Total RNA was isolated from purified guard cells, mesophyll cells, flowers, leaves and seeds of V. faba. Northern analysis was performed by standard methods. The probe was the 32P-labelled BglII-Csp45I fragment of the AAPK cDNA clone. This probe includes the sequence encoding the relatively unique AAPK amino terminal region and part of the 3′ untranslated region of the cDNA.

Functional Analysis of the AAPK Gene. Functional analysis of the AAPK gene product was complicated by the observation that ABA-activation of the AAPK does not occur in vitro. Prior treatment of intact guard cells with ABA was required to elicit active AAPK upon extraction. In light of this apparent requirement for an intact cellular signal system, DNA constructs were created to facilitate the analysis of expression and activity of AAPK.

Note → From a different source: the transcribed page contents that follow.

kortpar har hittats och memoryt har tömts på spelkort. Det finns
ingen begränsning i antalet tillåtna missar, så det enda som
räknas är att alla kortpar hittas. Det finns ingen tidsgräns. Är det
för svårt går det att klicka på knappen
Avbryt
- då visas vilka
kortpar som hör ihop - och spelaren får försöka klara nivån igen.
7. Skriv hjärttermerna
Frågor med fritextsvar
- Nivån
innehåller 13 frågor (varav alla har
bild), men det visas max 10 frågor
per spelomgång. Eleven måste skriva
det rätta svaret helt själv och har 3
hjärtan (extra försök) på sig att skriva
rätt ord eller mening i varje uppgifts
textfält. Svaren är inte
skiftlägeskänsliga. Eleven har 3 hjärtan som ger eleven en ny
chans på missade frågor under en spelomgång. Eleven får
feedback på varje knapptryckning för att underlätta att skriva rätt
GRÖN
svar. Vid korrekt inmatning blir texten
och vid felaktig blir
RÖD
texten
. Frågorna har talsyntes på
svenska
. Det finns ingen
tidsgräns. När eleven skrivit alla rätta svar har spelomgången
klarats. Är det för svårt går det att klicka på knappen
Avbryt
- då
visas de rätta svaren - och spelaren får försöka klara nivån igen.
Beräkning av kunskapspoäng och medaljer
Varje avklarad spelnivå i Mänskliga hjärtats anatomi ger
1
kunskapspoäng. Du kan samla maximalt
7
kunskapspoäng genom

Creation of AAPK Mutants and Hybrid Expression DNA Constructs. A construct encoding a green fluorescent protein (GFP)-tagged AAPK was made. This construct, pAAPK-GFP, was created by amplifying the AAPK coding sequence from the AAPK cDNA and inserting the amplified coding sequence downstream of the 35S promoter and upstream of, and in-frame with, the GFP coding sequence in the GFP expression vector, pGFP. The amplification was performed via PCR with the primers 5′-GAATCTCCACTACGACGCCGTTTACTTCCC-3′ (SEQ ID NO:19) and 5′-CCGTGCAACCATGGATATGGCATATACAAT-3′ (SEQ ID NO:20). NcoI was used for digestion and insertion.

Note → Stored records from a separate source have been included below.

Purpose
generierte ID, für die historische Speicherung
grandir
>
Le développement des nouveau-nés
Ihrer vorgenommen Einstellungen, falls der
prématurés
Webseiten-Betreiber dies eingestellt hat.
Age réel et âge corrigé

Another DNA construct, pAAPK(K43A)-GFP was created. This construct contained a site-directed mutation of AAPK, such that the coding sequence for a highly conserved lysine residue (Lys43), believed to be in the ATP-binding site of the kinase AAPK, was specifically modified to encode an alanine residue instead of the lysine. Such mutations have been shown to yield kinases with reduced or absent catalytic activity.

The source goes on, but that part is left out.